Epigenetic Analysis and CRISPR/Cas9 Genome Editing of the Novel Osteoarthritis Susceptibility Locus residing at the PLEC gene
ABSTRACT NUMBER: NESS_13
AUTHORS
Antony K Sorial1, Ines MJ Hofer1, Maria Tselepi1, Eleanor Parker1, Sarah J Rice1, David J Deehan2 and John Loughlin1
AFFILIATIONS
1) Institute of Genetic Medicine, Newcastle University, 2) Freeman Hospital, Newcastle Upon Tyne
CORRESPONDING AUTHOR CONTACT EMAIL
ku.ca.lcn@lairoS.ynoT
MAIN ABSTRACT TEXT
Introduction
Osteoarthritis (OA) is highly polygenic and OA associated single nucleotide polymorphisms (SNPs) are generally non-coding and can function epigenetically, such as DNA methylation changes that alter gene expression. We previously demonstrated that the OA SNP rs11780978 acts as a methylation quantitative trait locus (mQTL) in cartilage, which correlates with reduced expression of PLEC. This gene encodes Plectin, a cytoskeletal protein involved in cellular responses to loading. It has not previously been implicated in OA and here, we set out to expand our molecular characterisation of this OA signal.
Methods
rs11780978 mQTL analyses were undertaken in a range of patient tissues by genotyping and bisulfite-based pyrosequencing.
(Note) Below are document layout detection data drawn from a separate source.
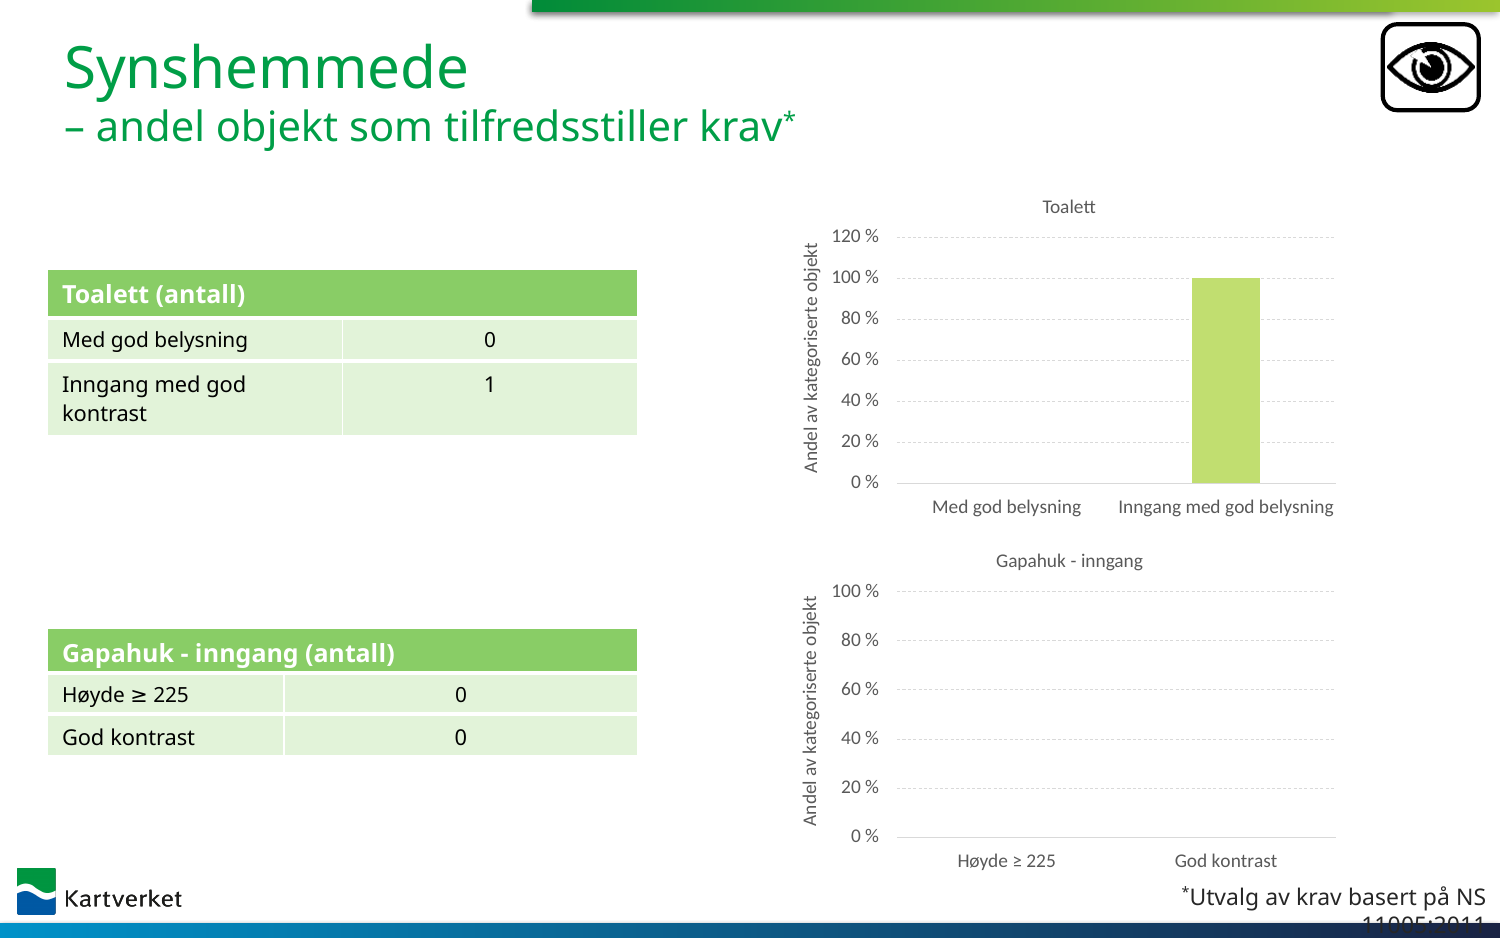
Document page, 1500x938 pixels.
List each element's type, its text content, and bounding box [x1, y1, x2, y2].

table_cell Høyde ≥ 225 [48, 675, 283, 712]
table_cell 0 [285, 675, 637, 712]
table_cell 0 [285, 716, 637, 755]
table_cell 0 [343, 320, 637, 359]
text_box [1382, 24, 1480, 111]
table_cell God kontrast [48, 716, 283, 755]
table_cell Inngang med god kontrast [48, 363, 342, 435]
text_box Synshemmede – andel objekt som tilfredsstiller krav* [49, 24, 1431, 158]
picture [791, 187, 1348, 526]
table_cell 1 [343, 363, 637, 435]
table_cell Med god belysning [48, 320, 342, 359]
table_header Toalett (antall) [48, 270, 637, 316]
text_box *Utvalg av krav basert på NS 11005:2011 [1068, 873, 1500, 938]
picture [791, 541, 1348, 880]
table_header Gapahuk - inngang (antall) [48, 629, 637, 671]
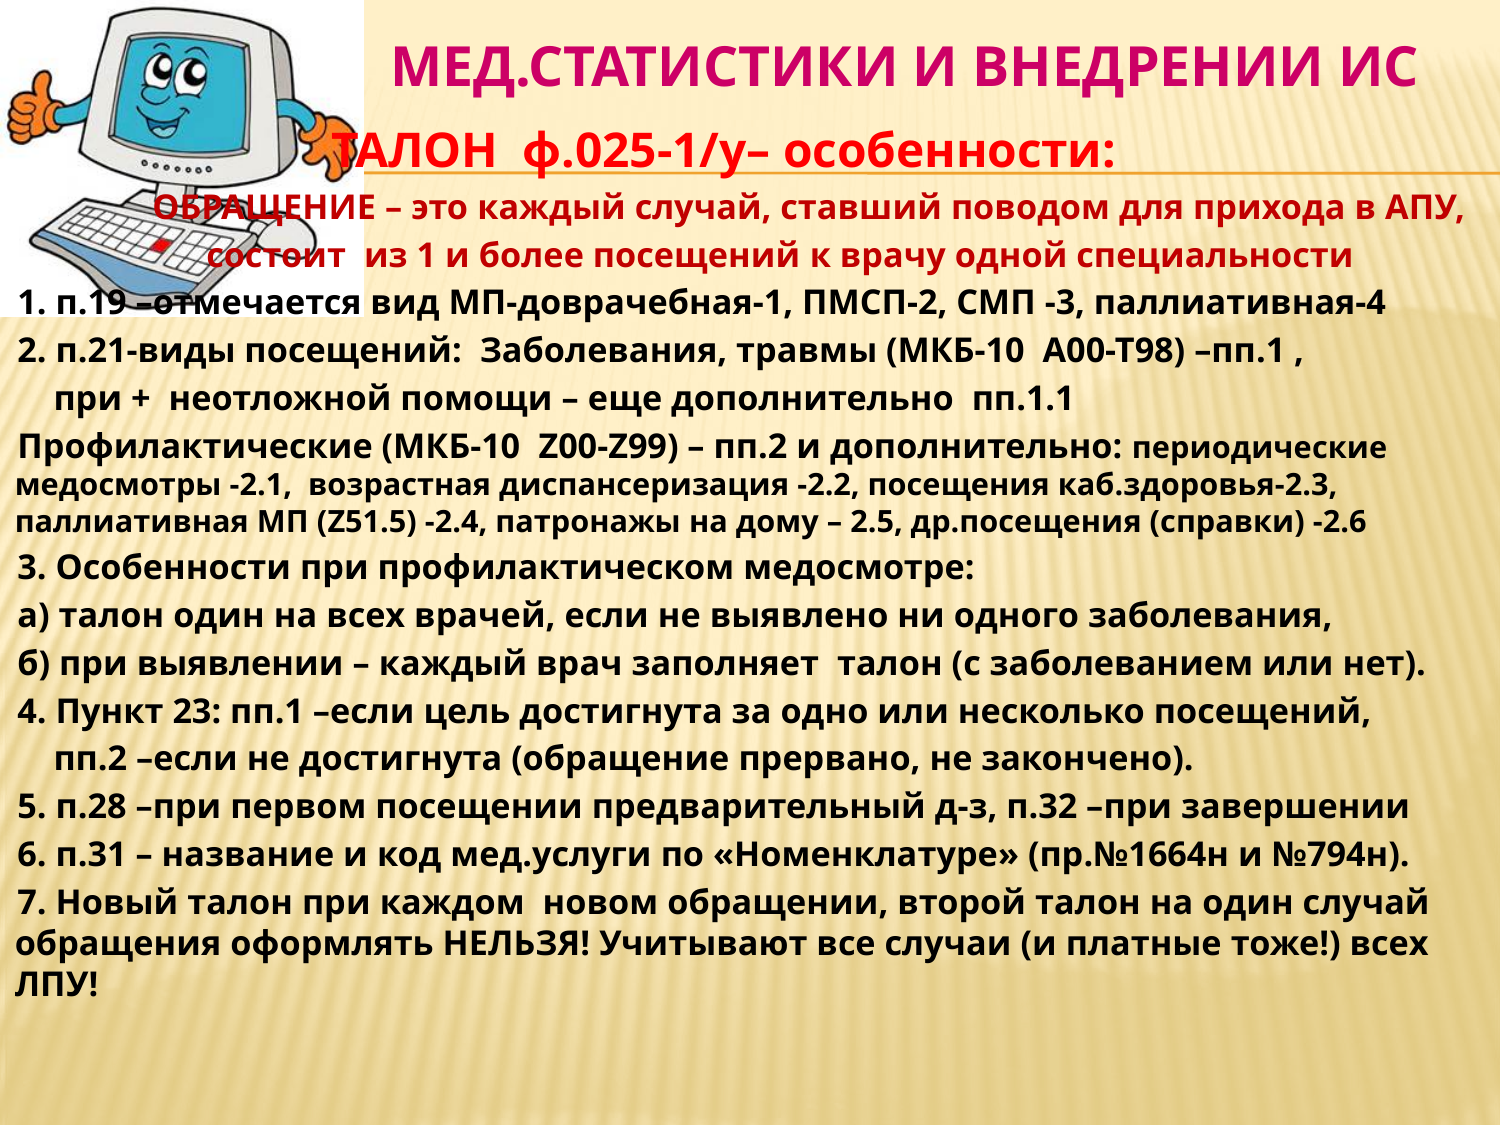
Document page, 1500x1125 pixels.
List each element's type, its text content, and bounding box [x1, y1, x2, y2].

picture [0, 0, 364, 317]
title мед.статистики и внедрении ис [372, 23, 1500, 105]
list ТАЛОН ф.025-1/у– особенности: ОБРАЩЕНИЕ – это каждый случай, ставший поводом для прихода в АПУ, состоит из 1 и более посещений к врачу одной специальности 1. п.19 –отмечается вид МП-доврачебная-1, ПМСП-2, СМП -3, паллиативная-4 2. п.21-виды посещений: Заболевания, травмы (МКБ-10 А00-Т98) –пп.1 , при + неотложной помощи – еще дополнительно пп.1.1 Профилактические (МКБ-10 Z00-Z99) – пп.2 и дополнительно: периодические медосмотры -2.1, возрастная диспансеризация -2.2, посещения каб.здоровья-2.3, паллиативная МП (Z51.5) -2.4, патронажы на дому – 2.5, др.посещения (справки) -2.6 3. Особенности при профилактическом медосмотре: а) талон один на всех врачей, если не выявлено ни одного заболевания, б) при выявлении – каждый врач заполняет талон (с заболеванием или нет). 4. Пункт 23: пп.1 –если цель достигнута за одно или несколько посещений, пп.2 –если не достигнута (обращение прервано, не закончено). 5. п.28 –при первом посещении предварительный д-з, п.32 –при завершении 6. п.31 – название и код мед.услуги по «Номенклатуре» (пр.№1664н и №794н). 7. Новый талон при каждом новом обращении, второй талон на один случай обращения оформлять НЕЛЬЗЯ! Учитывают все случаи (и платные тоже!) всех ЛПУ! [0, 105, 1500, 1125]
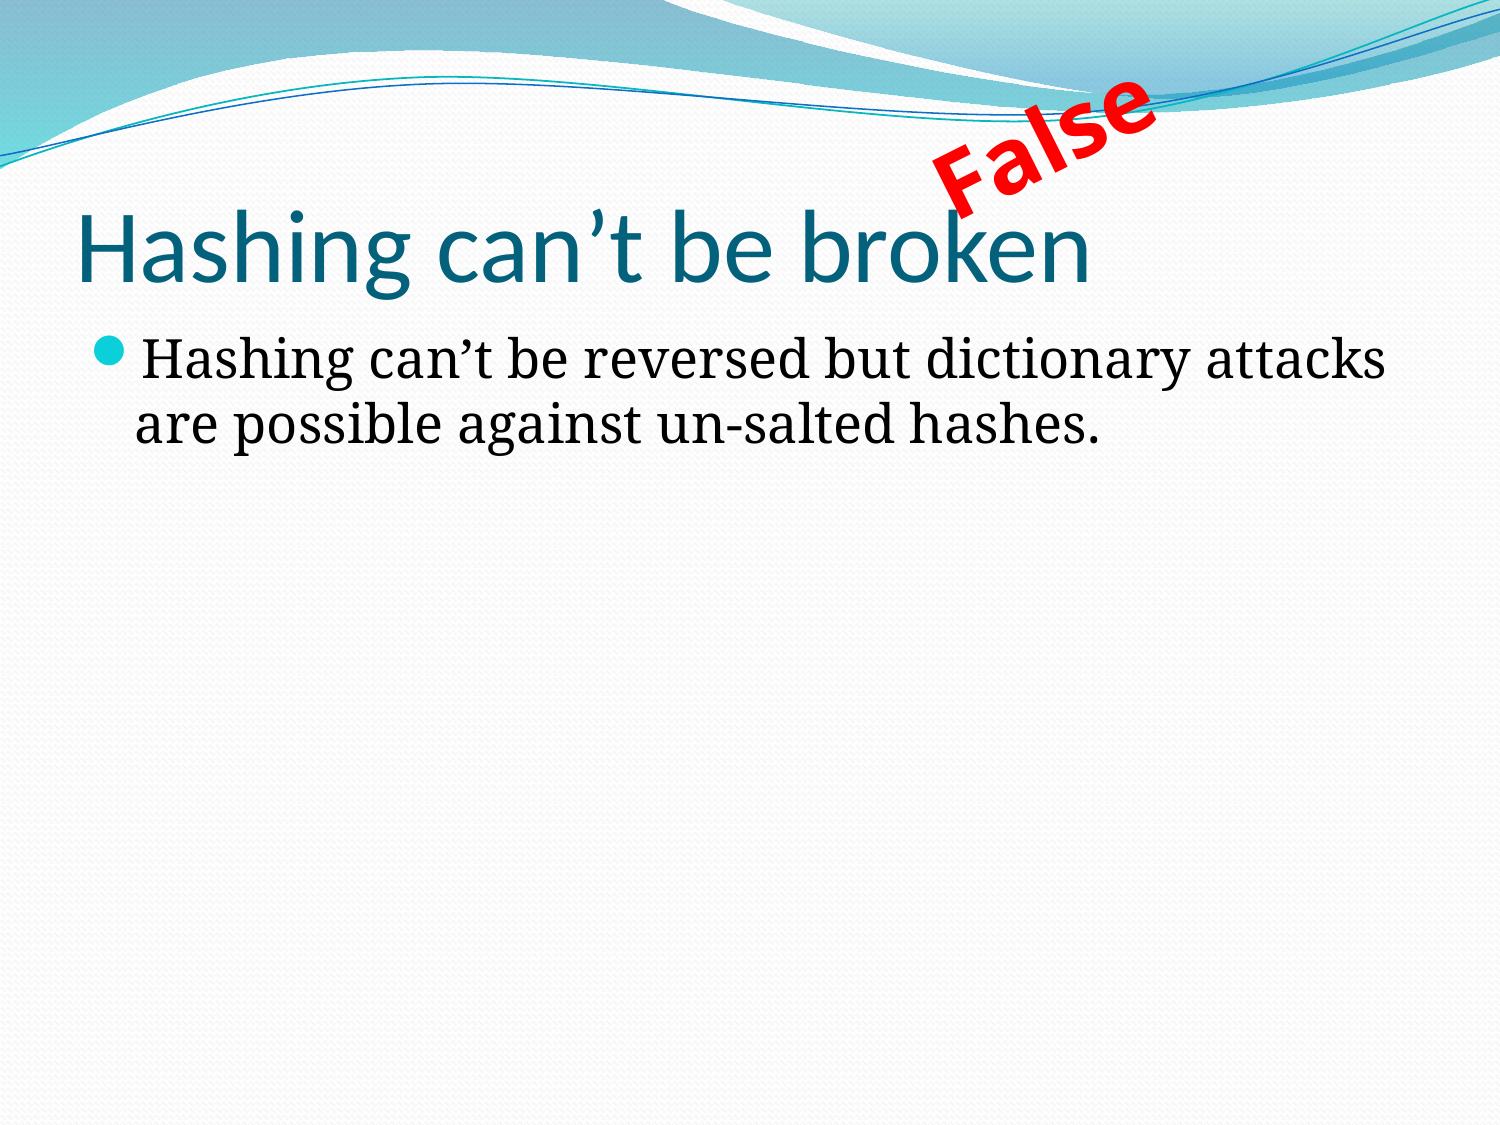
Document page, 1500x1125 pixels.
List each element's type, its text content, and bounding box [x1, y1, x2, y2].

title Hashing can’t be broken [75, 115, 1425, 303]
text_box False [800, 0, 1285, 302]
list Hashing can’t be reversed but dictionary attacks are possible against un-salted hashes. [75, 317, 1425, 1038]
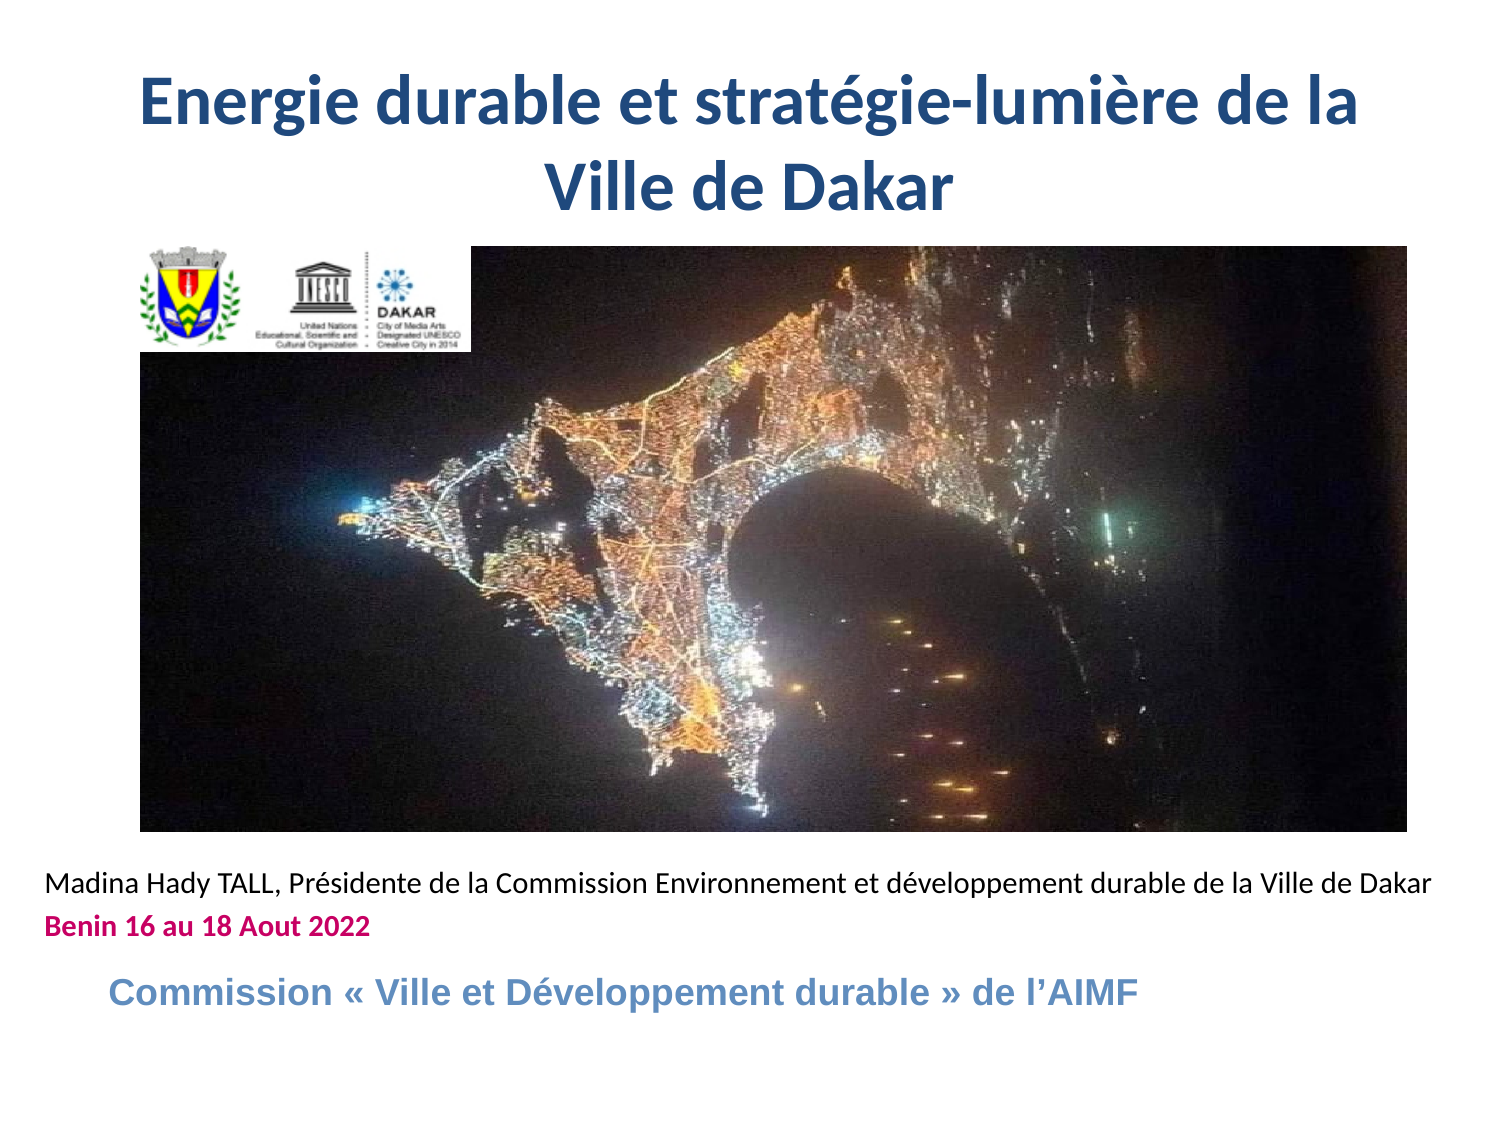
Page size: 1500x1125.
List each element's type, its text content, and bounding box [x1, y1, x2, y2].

picture [140, 245, 471, 352]
text_box Commission « Ville et Développement durable » de l’AIMF [93, 960, 1418, 1021]
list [140, 245, 1407, 833]
text_box Madina Hady TALL, Présidente de la Commission Environnement et développement durable de la Ville de Dakar Benin 16 au 18 Aout 2022 [29, 855, 1500, 970]
title Energie durable et stratégie-lumière de la Ville de Dakar [75, 45, 1425, 233]
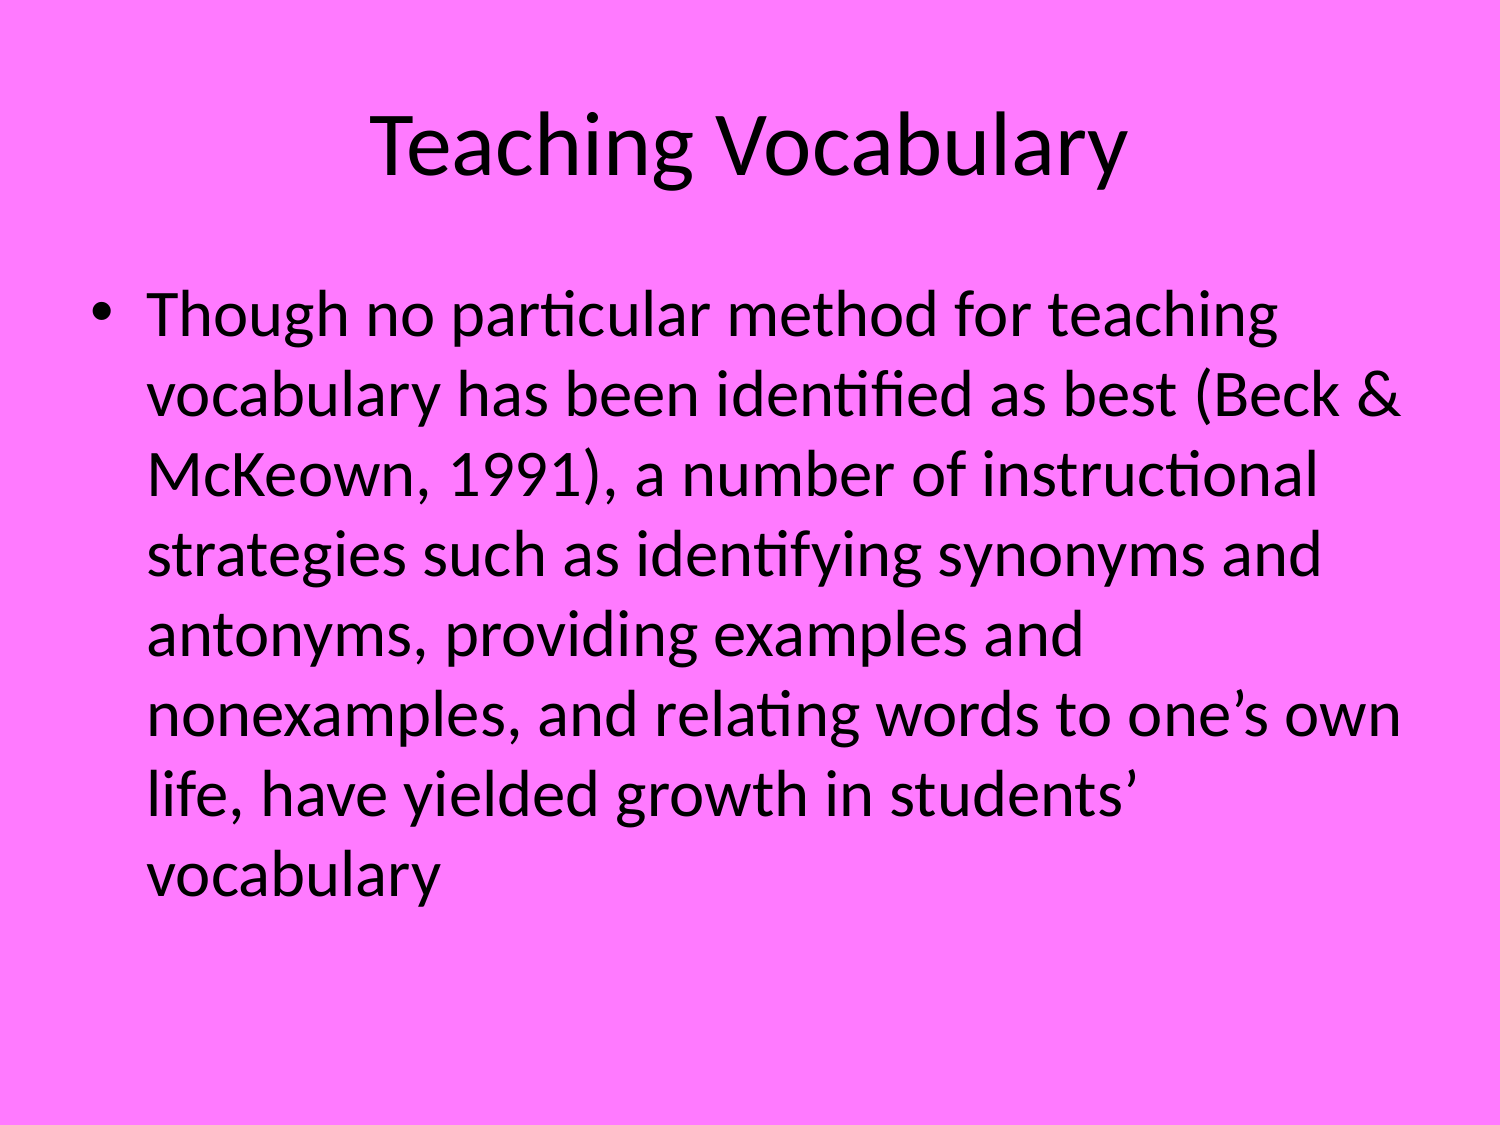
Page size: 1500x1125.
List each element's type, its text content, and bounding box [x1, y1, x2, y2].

PLEC expression was measured by qPCR. PLEC deletion and knockdown in immortalised adipocyte-MSCs (iAD-MSCs, ATCC-ASC52telo) was performed using CRISPR/Cas9 and lentiviral transduction, with the cells subjected to chondrogenesis.
Results
The mQTL was replicated in cartilage, and was discovered to be active in infrapatellar fat pad, peripheral blood and synovium (Fig. 1A). In synovium, as in cartilage, the risk allele of rs11780978 correlated with reduced PLEC expression. Deletion and knockdown of PLEC was confirmed (Fig. 1B and 1C). Effects on chondrogenesis are currently being determined.
Conclusions
The mQTL has effects in chondrocytes and in non-chondrogenic cells, highlighting the need to investigate multiple cell types when functionally characterising OA genetic risk. PLEC knockdown, which models the genetic deficit has been undertaken and effects on phenotype will shortly be known. We have developed tools to investigate OA risk and can apply these for future OA molecular studies.